▶ WHAT TO PRODUCE
Please turn the entries into a numbered list with blank lines left out, beginning at the very first line and stopping after the line that contains "into brackets if".

▶ DATA IN THIS EXERCISE
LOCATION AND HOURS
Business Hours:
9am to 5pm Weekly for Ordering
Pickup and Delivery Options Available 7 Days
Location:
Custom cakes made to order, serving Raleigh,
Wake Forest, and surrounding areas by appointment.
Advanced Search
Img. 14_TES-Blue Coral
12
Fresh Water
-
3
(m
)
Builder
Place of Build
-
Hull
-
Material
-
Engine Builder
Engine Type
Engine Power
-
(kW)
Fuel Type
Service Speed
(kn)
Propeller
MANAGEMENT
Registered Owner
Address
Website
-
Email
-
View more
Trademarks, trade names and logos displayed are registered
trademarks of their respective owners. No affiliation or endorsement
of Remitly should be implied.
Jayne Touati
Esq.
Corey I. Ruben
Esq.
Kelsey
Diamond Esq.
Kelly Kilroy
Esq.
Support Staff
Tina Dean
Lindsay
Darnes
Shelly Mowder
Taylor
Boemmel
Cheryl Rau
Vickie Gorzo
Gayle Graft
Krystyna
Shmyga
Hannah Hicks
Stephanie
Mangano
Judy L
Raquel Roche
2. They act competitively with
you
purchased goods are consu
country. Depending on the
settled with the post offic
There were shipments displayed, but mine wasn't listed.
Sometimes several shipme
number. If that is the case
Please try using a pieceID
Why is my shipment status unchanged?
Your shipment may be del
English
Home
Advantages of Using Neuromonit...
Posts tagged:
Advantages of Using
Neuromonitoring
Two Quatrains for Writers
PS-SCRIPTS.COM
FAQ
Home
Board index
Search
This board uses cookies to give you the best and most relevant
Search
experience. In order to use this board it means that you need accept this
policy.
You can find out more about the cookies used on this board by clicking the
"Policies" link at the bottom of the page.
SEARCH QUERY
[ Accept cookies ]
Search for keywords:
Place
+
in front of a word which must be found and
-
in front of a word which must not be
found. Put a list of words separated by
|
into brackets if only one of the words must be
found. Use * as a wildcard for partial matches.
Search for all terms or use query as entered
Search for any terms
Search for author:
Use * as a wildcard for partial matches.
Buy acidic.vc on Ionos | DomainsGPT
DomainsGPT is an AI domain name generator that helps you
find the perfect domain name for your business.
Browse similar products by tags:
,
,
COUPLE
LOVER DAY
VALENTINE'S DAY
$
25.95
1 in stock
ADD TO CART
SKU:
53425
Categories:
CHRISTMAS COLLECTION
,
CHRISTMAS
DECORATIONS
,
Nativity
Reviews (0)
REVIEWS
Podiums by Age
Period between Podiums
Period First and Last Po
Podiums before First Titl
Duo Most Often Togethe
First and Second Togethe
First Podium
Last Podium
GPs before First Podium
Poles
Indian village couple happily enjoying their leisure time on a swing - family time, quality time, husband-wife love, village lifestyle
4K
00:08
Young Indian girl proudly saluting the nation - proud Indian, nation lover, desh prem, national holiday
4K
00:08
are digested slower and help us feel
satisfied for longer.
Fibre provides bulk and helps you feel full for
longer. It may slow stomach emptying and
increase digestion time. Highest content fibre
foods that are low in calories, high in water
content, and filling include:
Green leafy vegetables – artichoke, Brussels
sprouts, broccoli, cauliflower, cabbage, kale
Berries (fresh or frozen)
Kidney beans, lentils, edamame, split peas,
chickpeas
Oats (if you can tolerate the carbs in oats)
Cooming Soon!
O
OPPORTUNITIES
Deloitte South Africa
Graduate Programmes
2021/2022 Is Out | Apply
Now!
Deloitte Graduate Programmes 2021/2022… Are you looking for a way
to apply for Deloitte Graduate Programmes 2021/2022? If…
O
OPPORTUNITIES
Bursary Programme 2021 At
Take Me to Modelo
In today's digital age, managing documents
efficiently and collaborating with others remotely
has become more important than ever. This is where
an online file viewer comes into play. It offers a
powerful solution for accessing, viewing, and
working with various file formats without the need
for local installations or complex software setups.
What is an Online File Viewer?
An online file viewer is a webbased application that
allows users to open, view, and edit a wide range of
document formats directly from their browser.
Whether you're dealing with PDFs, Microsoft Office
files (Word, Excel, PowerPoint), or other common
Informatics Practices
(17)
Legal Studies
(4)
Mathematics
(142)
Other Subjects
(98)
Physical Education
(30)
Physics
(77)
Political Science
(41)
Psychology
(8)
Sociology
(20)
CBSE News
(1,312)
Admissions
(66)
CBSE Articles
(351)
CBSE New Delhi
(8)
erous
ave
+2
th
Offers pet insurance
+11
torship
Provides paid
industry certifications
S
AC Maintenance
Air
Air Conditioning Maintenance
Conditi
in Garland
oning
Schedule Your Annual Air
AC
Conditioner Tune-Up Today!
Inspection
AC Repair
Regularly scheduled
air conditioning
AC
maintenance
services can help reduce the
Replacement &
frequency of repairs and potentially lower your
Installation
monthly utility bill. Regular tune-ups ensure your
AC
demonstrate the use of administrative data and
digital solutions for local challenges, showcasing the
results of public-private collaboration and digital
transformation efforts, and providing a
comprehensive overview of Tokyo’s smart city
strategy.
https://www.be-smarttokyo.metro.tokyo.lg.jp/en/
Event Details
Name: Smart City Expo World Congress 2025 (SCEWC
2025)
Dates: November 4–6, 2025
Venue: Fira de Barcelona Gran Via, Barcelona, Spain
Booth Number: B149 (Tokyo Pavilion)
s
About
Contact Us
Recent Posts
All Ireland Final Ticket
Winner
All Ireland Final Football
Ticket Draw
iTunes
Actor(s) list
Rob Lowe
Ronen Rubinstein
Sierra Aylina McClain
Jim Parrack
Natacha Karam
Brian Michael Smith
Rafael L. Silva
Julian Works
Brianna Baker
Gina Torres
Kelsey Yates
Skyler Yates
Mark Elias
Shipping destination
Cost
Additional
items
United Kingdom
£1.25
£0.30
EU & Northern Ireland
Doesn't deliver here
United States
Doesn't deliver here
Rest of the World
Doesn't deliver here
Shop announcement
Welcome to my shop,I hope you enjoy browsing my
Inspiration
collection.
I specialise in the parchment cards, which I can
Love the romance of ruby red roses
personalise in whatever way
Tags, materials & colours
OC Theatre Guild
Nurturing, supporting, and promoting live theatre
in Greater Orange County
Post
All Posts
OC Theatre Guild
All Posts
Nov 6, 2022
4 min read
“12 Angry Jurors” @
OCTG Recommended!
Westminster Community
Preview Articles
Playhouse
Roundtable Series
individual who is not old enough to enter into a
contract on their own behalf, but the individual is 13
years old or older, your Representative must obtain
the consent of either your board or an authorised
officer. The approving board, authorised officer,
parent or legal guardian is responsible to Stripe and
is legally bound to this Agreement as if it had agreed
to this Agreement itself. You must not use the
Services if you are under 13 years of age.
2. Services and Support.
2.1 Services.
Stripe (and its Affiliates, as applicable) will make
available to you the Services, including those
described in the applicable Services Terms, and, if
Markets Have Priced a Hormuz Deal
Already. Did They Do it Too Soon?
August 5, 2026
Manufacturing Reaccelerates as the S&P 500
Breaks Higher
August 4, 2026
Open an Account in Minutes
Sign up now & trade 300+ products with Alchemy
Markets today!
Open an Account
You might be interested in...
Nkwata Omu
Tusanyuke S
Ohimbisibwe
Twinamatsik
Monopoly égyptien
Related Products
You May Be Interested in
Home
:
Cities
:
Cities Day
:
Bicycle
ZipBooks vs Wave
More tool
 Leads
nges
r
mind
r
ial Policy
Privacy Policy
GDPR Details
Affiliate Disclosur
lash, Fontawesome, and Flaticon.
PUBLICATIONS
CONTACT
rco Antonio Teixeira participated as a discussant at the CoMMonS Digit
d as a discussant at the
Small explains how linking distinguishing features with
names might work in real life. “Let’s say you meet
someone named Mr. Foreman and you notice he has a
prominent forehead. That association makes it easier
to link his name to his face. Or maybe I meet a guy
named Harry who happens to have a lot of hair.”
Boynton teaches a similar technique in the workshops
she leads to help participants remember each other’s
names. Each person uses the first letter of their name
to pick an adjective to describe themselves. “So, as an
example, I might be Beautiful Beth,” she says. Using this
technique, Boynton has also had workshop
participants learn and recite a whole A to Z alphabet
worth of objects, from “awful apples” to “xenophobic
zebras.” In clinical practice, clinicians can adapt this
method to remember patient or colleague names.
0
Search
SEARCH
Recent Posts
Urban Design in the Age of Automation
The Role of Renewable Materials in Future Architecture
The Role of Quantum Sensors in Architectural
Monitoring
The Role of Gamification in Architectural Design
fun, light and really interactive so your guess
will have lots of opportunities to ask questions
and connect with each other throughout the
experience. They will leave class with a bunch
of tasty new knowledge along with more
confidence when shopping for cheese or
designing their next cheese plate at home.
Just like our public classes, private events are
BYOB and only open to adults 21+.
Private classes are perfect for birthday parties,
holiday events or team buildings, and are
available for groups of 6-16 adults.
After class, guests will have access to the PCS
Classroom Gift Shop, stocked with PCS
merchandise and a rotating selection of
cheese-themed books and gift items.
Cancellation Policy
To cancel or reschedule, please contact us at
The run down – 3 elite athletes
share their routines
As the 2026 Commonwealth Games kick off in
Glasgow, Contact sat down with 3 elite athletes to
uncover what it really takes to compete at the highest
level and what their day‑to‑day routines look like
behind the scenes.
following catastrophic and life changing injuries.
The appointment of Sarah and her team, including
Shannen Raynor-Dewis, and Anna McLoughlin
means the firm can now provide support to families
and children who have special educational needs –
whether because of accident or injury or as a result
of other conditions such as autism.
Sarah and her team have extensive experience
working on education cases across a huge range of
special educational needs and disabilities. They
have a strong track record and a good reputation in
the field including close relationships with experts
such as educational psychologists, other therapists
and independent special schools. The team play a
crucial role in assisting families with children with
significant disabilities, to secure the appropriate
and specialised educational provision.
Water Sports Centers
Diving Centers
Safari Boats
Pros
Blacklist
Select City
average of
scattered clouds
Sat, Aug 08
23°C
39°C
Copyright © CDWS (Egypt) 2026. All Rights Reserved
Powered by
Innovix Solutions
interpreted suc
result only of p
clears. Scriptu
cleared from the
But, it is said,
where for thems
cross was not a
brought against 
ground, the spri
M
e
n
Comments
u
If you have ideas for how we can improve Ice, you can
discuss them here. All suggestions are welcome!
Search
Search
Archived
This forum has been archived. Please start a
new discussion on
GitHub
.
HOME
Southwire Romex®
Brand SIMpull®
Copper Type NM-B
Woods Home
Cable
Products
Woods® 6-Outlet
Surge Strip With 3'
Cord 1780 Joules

▶ RESPONSE TO THE TASK
1. LOCATION AND HOURS
2. Business Hours:
3. 9am to 5pm Weekly for Ordering
4. Pickup and Delivery Options Available 7 Days
5. Location:
6. Custom cakes made to order, serving Raleigh,
7. Wake Forest, and surrounding areas by appointment.
8. Advanced Search
9. Img. 14_TES-Blue Coral
10. 12
11. Fresh Water
12. -
13. 3
14. (m
15. )
16. Builder
17. Place of Build
18. -
19. Hull
20. -
21. Material
22. -
23. Engine Builder
24. Engine Type
25. Engine Power
26. -
27. (kW)
28. Fuel Type
29. Service Speed
30. (kn)
31. Propeller
32. MANAGEMENT
33. Registered Owner
34. Address
35. Website
36. -
37. Email
38. -
39. View more
40. Trademarks, trade names and logos displayed are registered
41. trademarks of their respective owners. No affiliation or endorsement
42. of Remitly should be implied.
43. Jayne Touati
44. Esq.
45. Corey I. Ruben
46. Esq.
47. Kelsey
48. Diamond Esq.
49. Kelly Kilroy
50. Esq.
51. Support Staff
52. Tina Dean
53. Lindsay
54. Darnes
55. Shelly Mowder
56. Taylor
57. Boemmel
58. Cheryl Rau
59. Vickie Gorzo
60. Gayle Graft
61. Krystyna
62. Shmyga
63. Hannah Hicks
64. Stephanie
65. Mangano
66. Judy L
67. Raquel Roche
68. 2. They act competitively with
69. you
70. purchased goods are consu
71. country. Depending on the
72. settled with the post offic
73. There were shipments displayed, but mine wasn't listed.
74. Sometimes several shipme
75. number. If that is the case
76. Please try using a pieceID
77. Why is my shipment status unchanged?
78. Your shipment may be del
79. English
80. Home
81. Advantages of Using Neuromonit...
82. Posts tagged:
83. Advantages of Using
84. Neuromonitoring
85. Two Quatrains for Writers
86. PS-SCRIPTS.COM
87. FAQ
88. Home
89. Board index
90. Search
91. This board uses cookies to give you the best and most relevant
92. Search
93. experience. In order to use this board it means that you need accept this
94. policy.
95. You can find out more about the cookies used on this board by clicking the
96. "Policies" link at the bottom of the page.
97. SEARCH QUERY
98. [ Accept cookies ]
99. Search for keywords:
100. Place
101. +
102. in front of a word which must be found and
103. -
104. in front of a word which must not be
105. found. Put a list of words separated by
106. |
107. into brackets if only one of the words must be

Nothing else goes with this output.